>>>

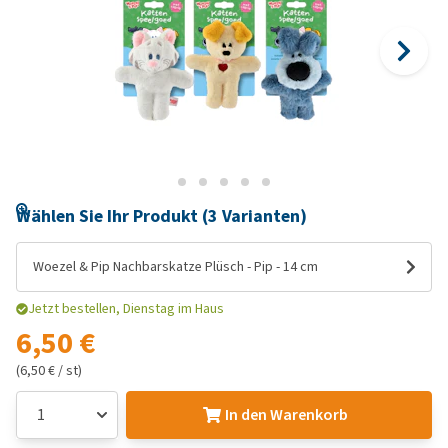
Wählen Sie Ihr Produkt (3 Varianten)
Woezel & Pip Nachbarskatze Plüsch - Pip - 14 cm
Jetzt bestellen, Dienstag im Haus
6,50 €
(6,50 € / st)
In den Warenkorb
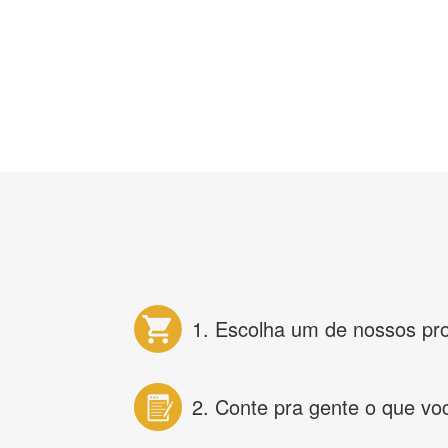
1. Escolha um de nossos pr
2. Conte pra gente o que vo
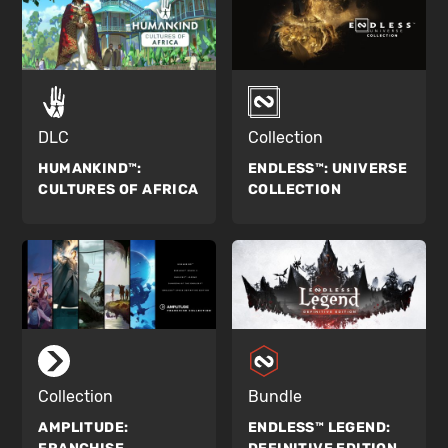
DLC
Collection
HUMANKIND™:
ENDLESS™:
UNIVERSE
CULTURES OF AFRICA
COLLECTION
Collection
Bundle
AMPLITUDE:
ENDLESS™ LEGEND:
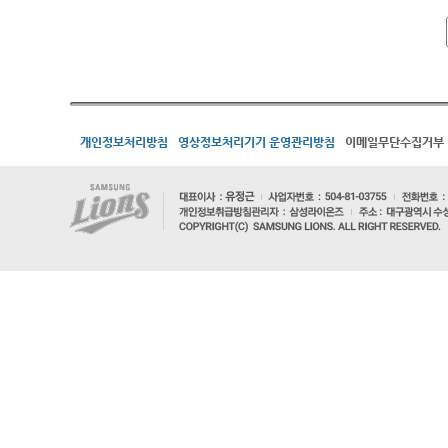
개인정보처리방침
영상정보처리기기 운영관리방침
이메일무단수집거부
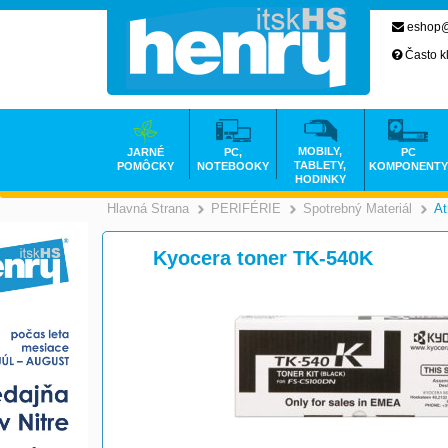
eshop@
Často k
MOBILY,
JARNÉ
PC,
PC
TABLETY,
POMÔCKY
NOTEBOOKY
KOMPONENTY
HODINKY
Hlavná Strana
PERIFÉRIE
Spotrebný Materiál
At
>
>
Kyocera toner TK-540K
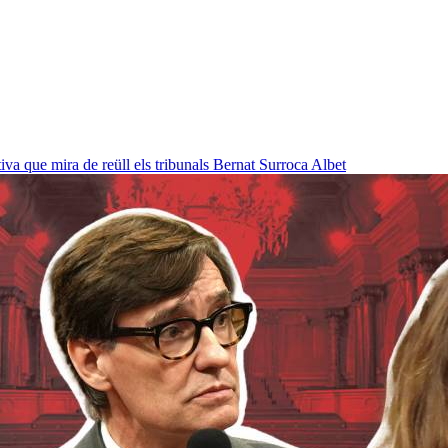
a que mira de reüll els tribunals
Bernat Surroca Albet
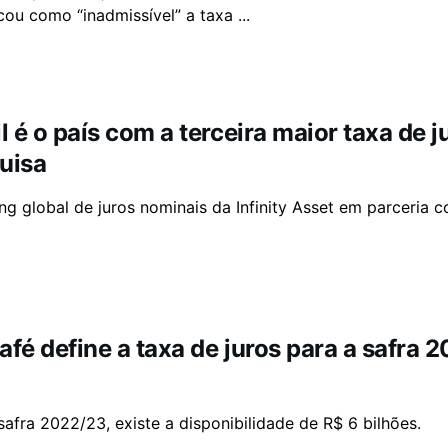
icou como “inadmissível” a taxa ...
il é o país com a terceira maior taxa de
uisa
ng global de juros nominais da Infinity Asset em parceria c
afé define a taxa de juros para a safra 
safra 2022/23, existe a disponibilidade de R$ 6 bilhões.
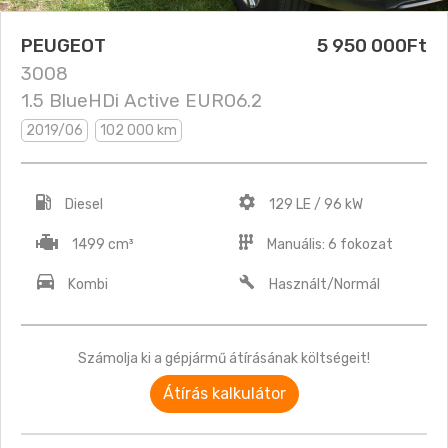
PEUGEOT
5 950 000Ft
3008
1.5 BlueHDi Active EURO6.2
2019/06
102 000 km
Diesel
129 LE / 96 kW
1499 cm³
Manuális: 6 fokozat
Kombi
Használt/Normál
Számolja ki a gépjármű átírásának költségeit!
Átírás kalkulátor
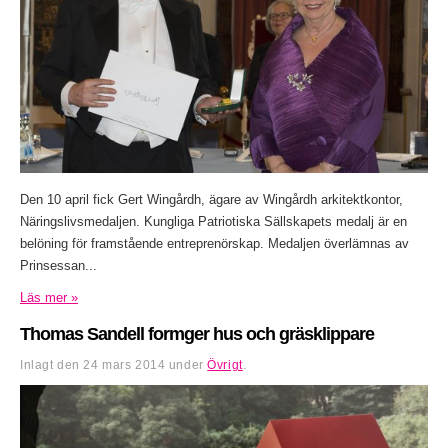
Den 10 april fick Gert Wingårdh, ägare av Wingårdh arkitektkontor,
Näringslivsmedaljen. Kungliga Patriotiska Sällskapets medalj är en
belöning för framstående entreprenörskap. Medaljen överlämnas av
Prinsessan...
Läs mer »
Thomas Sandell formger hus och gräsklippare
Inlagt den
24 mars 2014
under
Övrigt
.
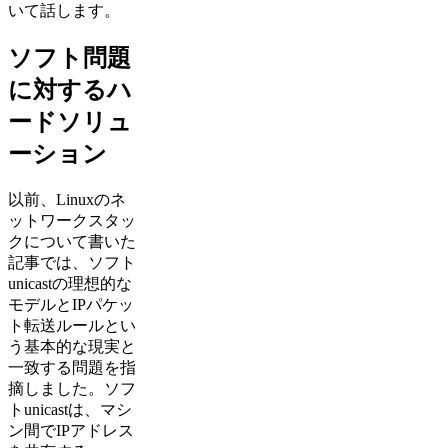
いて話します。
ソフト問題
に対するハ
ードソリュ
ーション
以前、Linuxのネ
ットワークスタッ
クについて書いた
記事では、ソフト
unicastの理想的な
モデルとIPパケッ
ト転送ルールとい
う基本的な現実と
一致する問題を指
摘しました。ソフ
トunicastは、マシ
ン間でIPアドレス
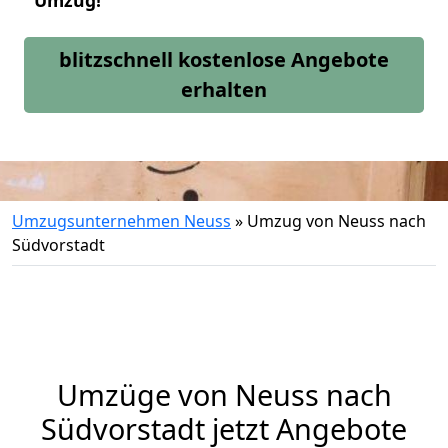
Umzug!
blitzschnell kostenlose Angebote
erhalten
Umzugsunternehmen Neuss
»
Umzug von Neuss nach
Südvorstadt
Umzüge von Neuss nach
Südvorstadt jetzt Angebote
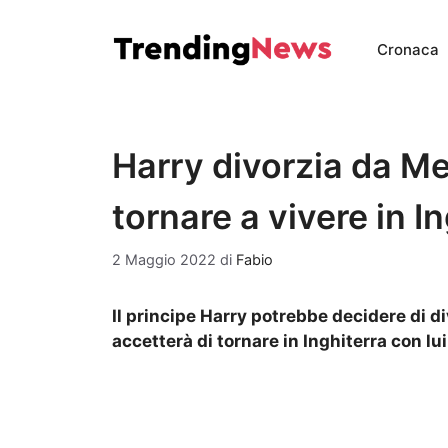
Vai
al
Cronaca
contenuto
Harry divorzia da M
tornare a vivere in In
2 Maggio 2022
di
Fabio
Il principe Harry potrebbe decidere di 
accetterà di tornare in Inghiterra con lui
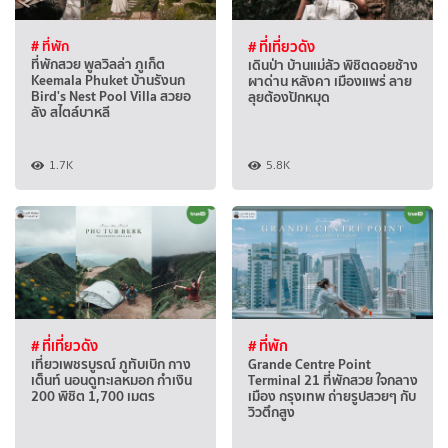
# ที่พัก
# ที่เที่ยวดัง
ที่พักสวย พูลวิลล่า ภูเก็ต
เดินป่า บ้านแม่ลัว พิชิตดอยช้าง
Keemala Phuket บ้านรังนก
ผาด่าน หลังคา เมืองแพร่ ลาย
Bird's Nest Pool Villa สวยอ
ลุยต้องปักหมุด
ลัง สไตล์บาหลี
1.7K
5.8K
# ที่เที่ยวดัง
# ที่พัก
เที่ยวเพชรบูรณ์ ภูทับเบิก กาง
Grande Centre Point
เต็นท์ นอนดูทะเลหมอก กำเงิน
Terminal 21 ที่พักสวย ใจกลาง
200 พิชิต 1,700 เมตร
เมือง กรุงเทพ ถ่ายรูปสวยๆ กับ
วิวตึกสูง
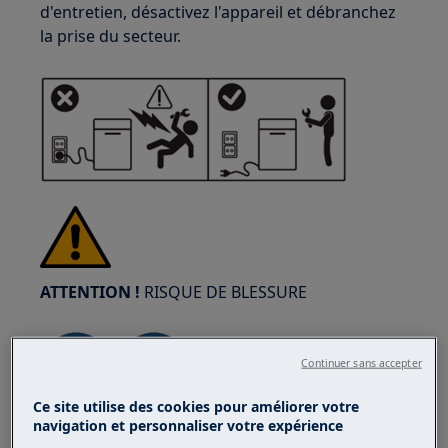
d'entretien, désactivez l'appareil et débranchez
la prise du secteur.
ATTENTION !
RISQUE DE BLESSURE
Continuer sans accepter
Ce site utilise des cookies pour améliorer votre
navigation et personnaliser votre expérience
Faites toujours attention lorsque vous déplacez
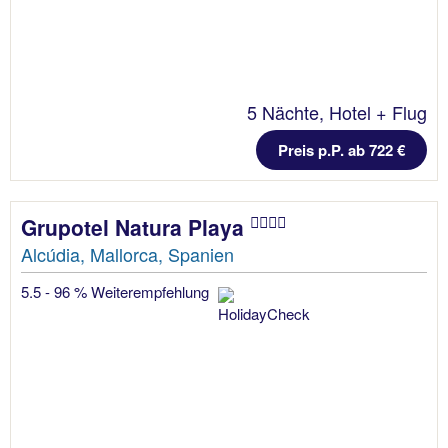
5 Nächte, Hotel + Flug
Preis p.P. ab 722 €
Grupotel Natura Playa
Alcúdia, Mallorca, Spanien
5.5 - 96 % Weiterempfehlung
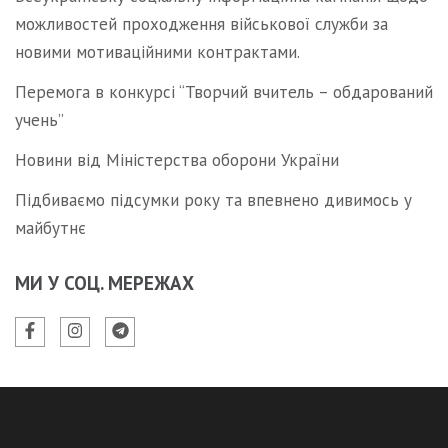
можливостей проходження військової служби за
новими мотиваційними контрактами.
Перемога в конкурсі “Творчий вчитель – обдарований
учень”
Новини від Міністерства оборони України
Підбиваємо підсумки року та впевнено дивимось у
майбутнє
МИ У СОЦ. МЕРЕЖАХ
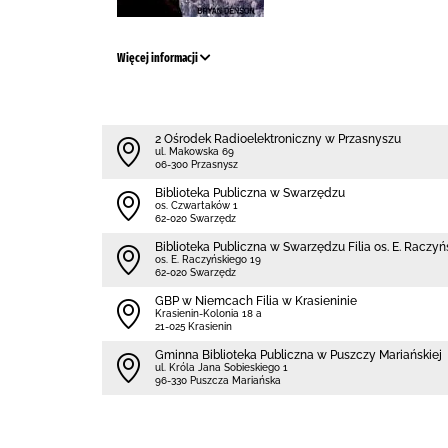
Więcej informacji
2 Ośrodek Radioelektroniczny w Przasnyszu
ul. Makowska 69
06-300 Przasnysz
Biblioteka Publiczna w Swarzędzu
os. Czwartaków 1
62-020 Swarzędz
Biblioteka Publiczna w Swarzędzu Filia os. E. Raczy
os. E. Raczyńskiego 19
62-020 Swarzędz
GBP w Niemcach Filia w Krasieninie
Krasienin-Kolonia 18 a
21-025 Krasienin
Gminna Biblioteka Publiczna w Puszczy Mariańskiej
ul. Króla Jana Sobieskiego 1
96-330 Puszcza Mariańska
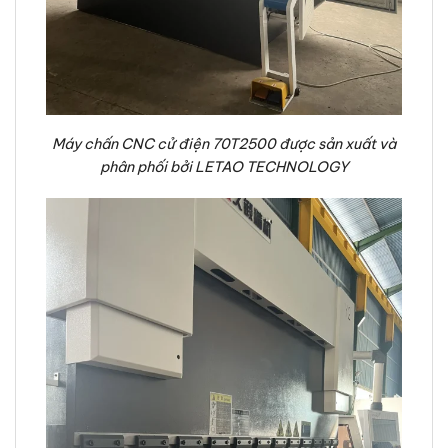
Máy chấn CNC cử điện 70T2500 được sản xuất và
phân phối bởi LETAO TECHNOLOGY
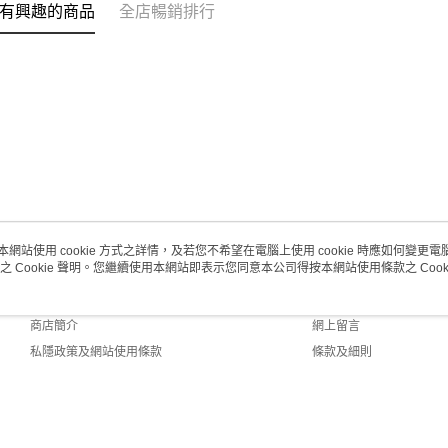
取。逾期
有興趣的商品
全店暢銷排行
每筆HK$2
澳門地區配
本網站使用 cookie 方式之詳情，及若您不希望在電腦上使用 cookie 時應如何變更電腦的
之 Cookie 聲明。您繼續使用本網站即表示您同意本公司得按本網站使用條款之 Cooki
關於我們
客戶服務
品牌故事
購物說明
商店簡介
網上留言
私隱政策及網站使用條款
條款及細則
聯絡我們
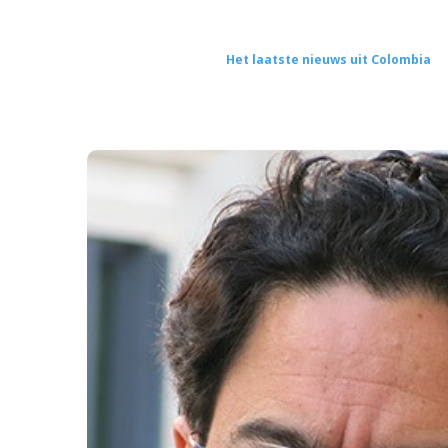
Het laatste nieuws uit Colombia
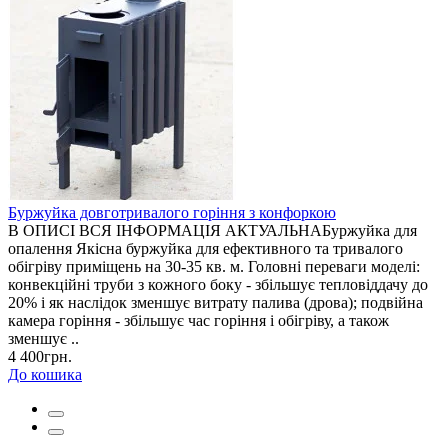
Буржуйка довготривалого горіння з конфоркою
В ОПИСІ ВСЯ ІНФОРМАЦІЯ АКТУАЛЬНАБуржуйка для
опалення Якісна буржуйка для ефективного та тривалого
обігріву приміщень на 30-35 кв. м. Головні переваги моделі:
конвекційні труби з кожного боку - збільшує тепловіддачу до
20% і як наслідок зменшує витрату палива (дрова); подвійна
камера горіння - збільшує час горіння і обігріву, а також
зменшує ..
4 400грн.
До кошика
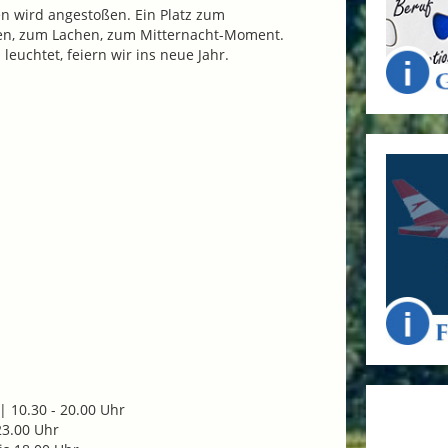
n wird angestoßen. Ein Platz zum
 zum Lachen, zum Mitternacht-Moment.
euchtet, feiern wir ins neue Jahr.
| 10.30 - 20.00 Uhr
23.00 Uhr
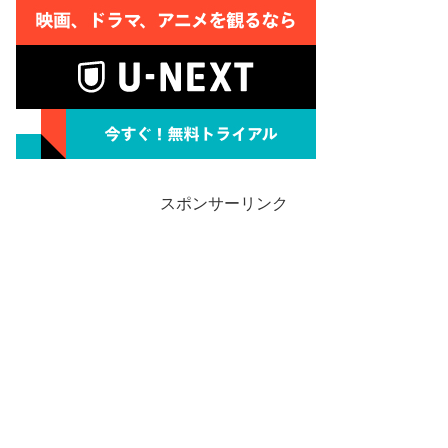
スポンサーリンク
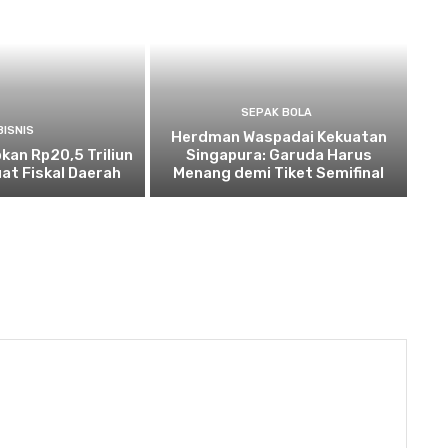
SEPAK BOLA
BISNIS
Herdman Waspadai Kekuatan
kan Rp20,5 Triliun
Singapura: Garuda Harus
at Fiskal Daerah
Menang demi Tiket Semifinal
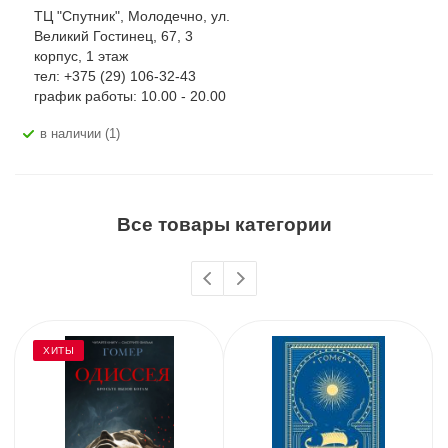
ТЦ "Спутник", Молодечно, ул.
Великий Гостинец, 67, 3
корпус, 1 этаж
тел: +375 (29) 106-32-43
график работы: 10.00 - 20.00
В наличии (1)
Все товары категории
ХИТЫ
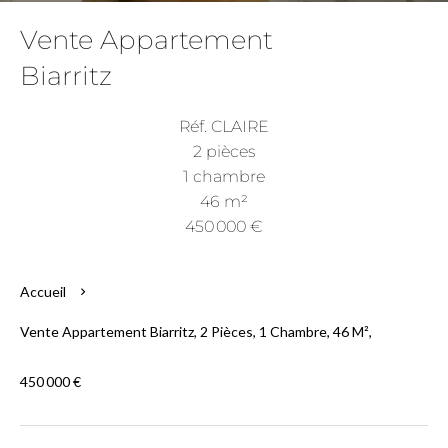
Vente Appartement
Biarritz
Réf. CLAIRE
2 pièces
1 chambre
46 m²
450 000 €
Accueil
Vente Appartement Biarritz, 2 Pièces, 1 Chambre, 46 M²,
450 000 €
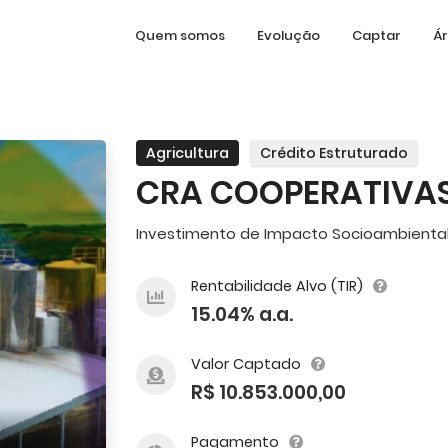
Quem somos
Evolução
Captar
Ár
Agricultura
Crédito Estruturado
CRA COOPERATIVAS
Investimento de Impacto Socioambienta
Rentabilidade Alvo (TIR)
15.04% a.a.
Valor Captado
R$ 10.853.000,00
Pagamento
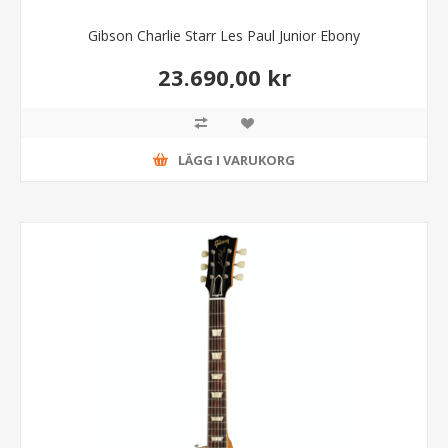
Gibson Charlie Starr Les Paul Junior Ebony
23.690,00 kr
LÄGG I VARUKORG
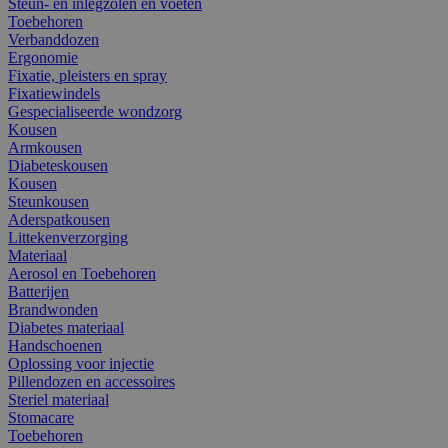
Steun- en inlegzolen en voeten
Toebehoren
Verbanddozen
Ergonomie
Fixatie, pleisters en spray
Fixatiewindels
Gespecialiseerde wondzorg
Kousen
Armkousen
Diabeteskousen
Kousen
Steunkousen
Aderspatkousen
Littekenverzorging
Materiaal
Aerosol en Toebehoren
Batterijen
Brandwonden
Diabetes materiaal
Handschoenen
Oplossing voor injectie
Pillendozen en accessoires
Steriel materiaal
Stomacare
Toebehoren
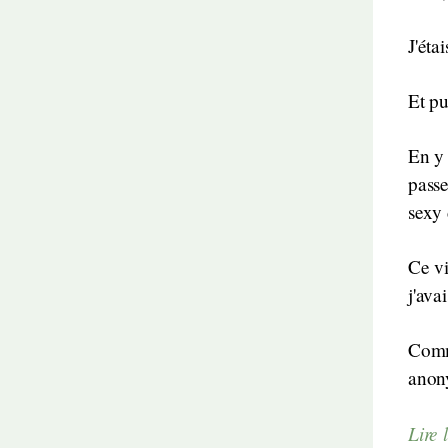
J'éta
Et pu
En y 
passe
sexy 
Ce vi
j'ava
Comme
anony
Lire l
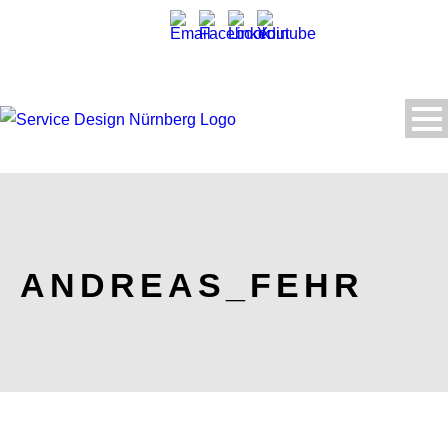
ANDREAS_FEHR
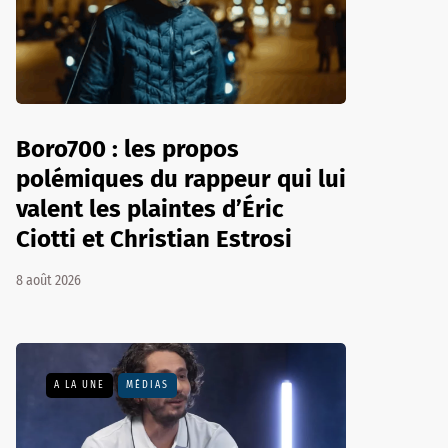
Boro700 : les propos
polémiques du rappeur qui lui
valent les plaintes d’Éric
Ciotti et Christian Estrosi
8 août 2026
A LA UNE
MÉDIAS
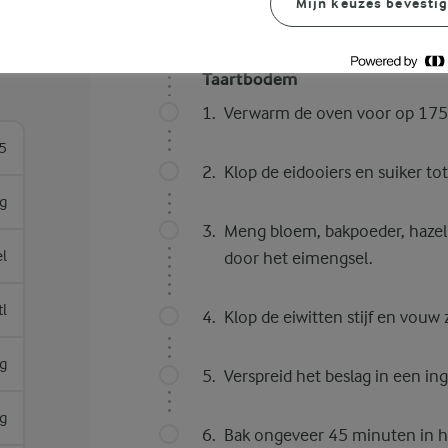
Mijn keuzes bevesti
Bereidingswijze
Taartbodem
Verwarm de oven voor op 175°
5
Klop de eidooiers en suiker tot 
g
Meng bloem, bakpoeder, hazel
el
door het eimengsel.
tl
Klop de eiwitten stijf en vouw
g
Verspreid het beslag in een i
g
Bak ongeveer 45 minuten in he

<<<

• **WHAT NEEDS TO BE DONE**: Your reply must consist solely of the number of lines in the listing above that include the word "Neuss".

• **ANSWER SECTION**: 3